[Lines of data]
'''

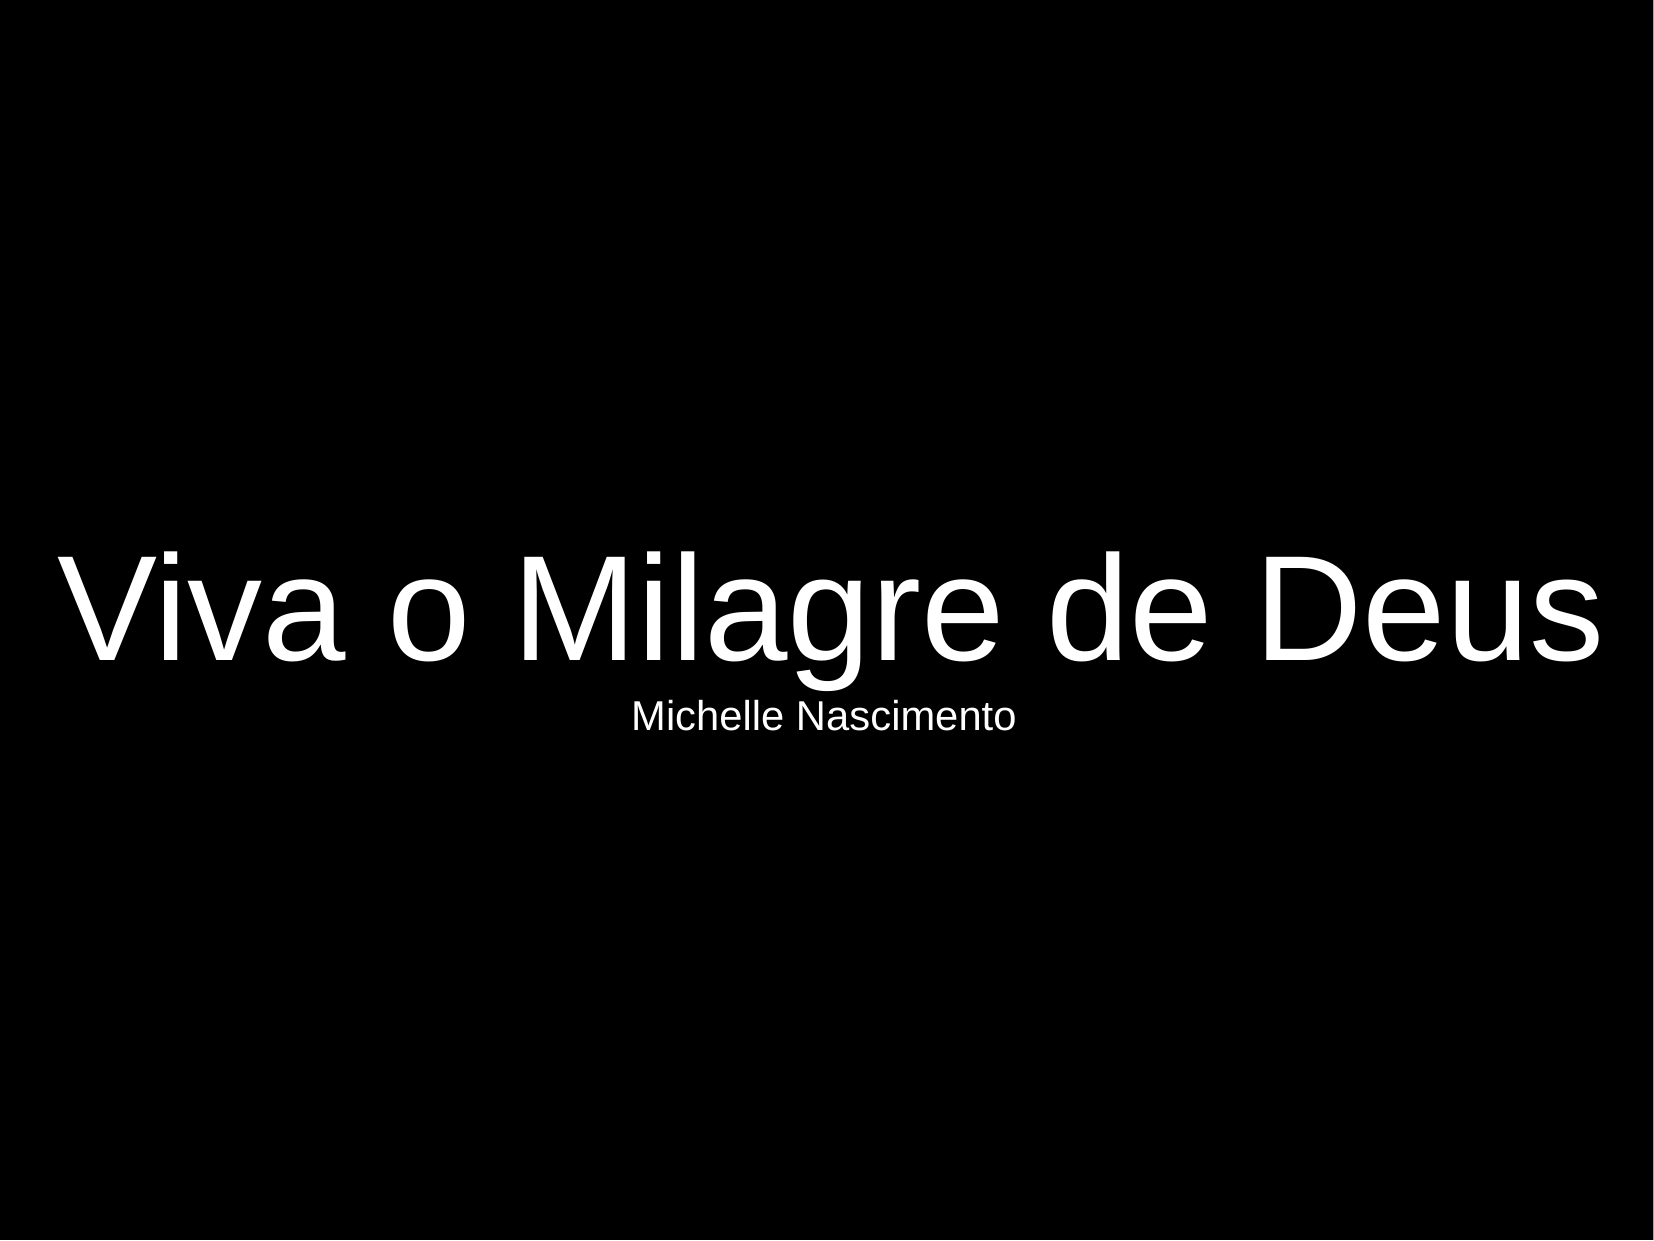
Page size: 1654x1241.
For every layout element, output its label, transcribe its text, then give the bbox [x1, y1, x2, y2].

subtitle Viva o Milagre de Deus Michelle Nascimento [35, 47, 1630, 1217]
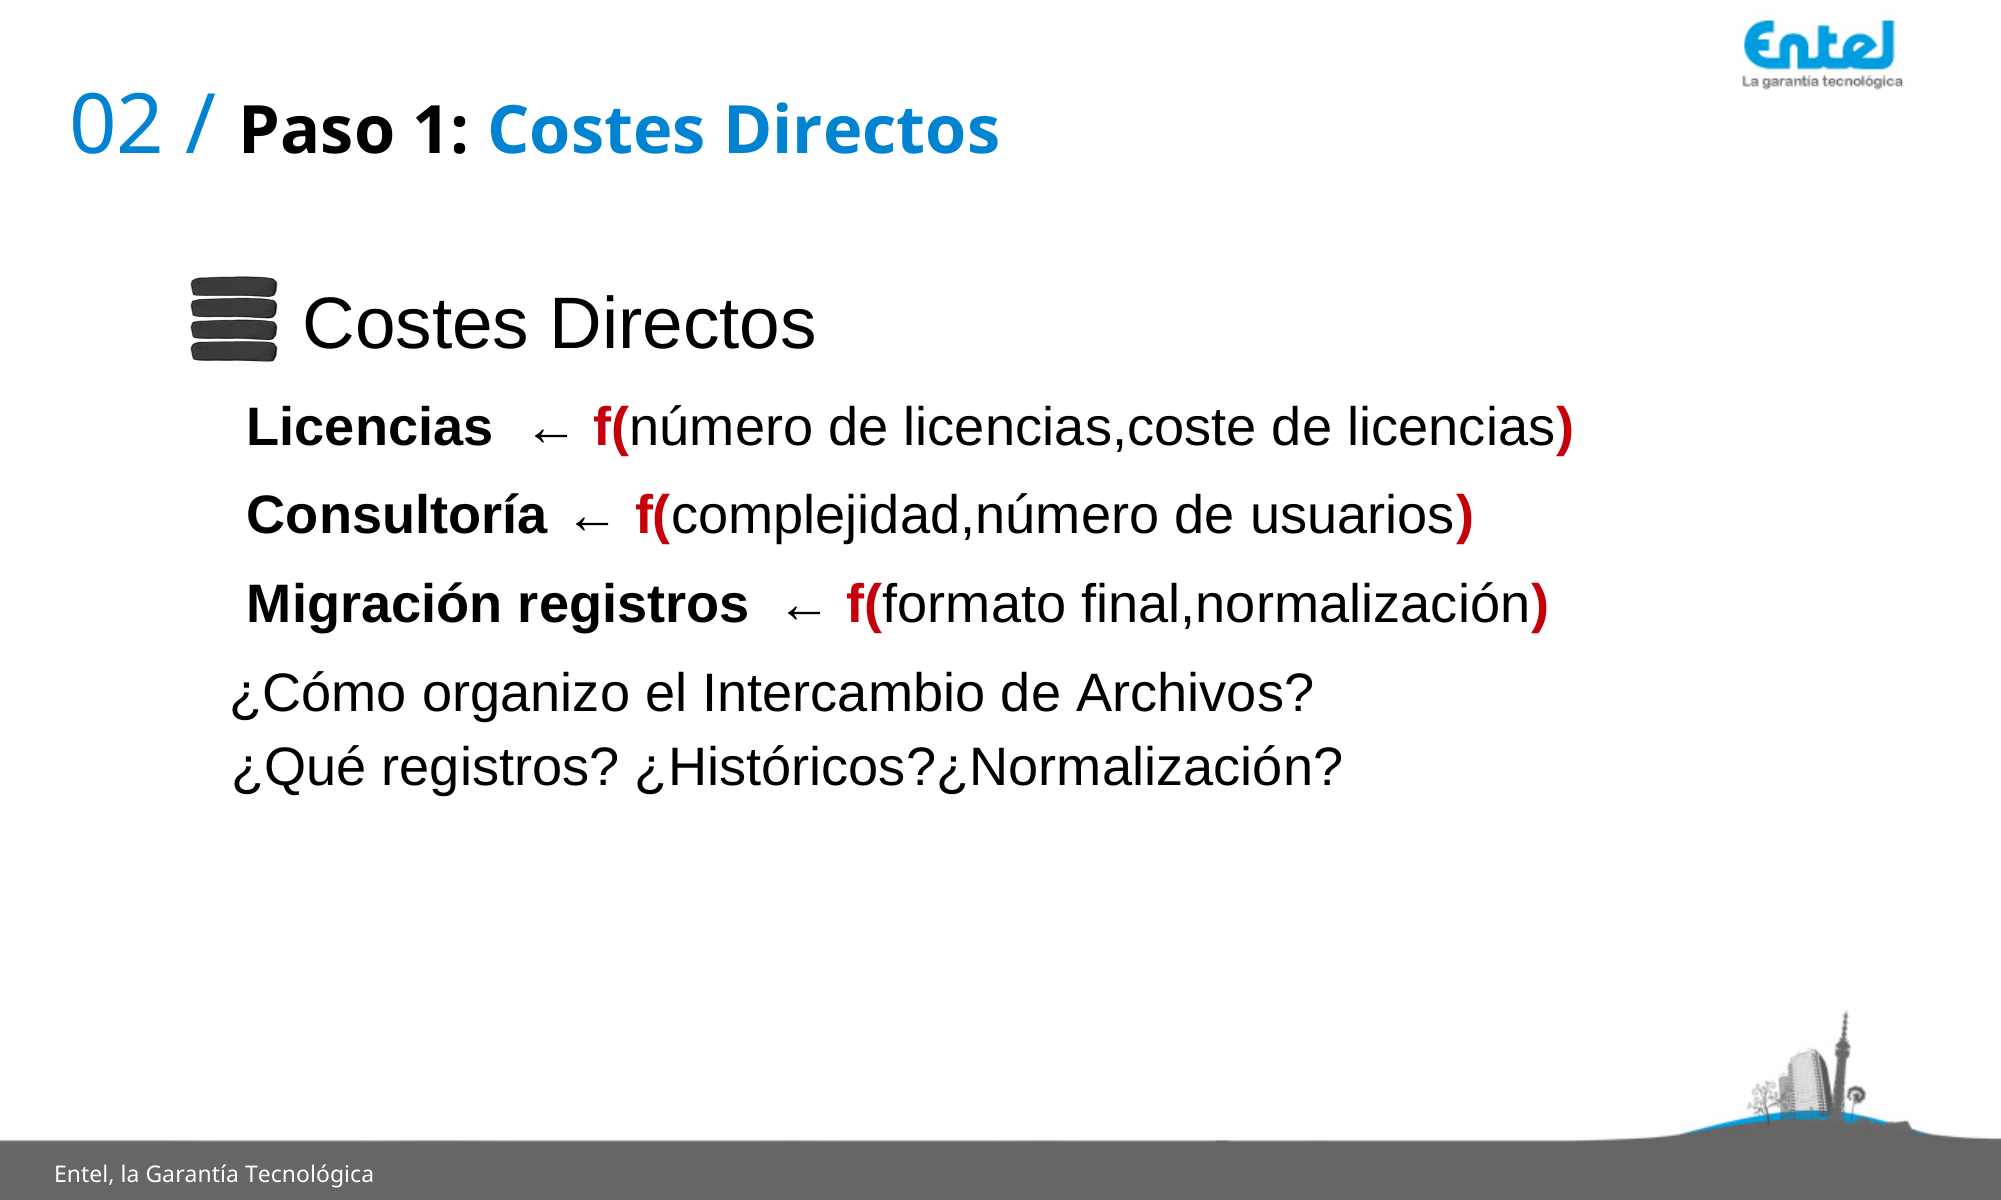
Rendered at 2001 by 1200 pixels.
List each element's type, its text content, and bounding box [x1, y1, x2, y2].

'''

◆ WHAT TO WORK ON:
Pick out every line in the data above that contains the word "text", and copy each of those lines in full.

◆ RESULT FOR THIS EXERCISE:
For every layout element, output its label, transcribe its text, then give the bbox [x1, y1, x2, y2].
List each element's type, its text content, and bounding box [x1, y1, x2, y2].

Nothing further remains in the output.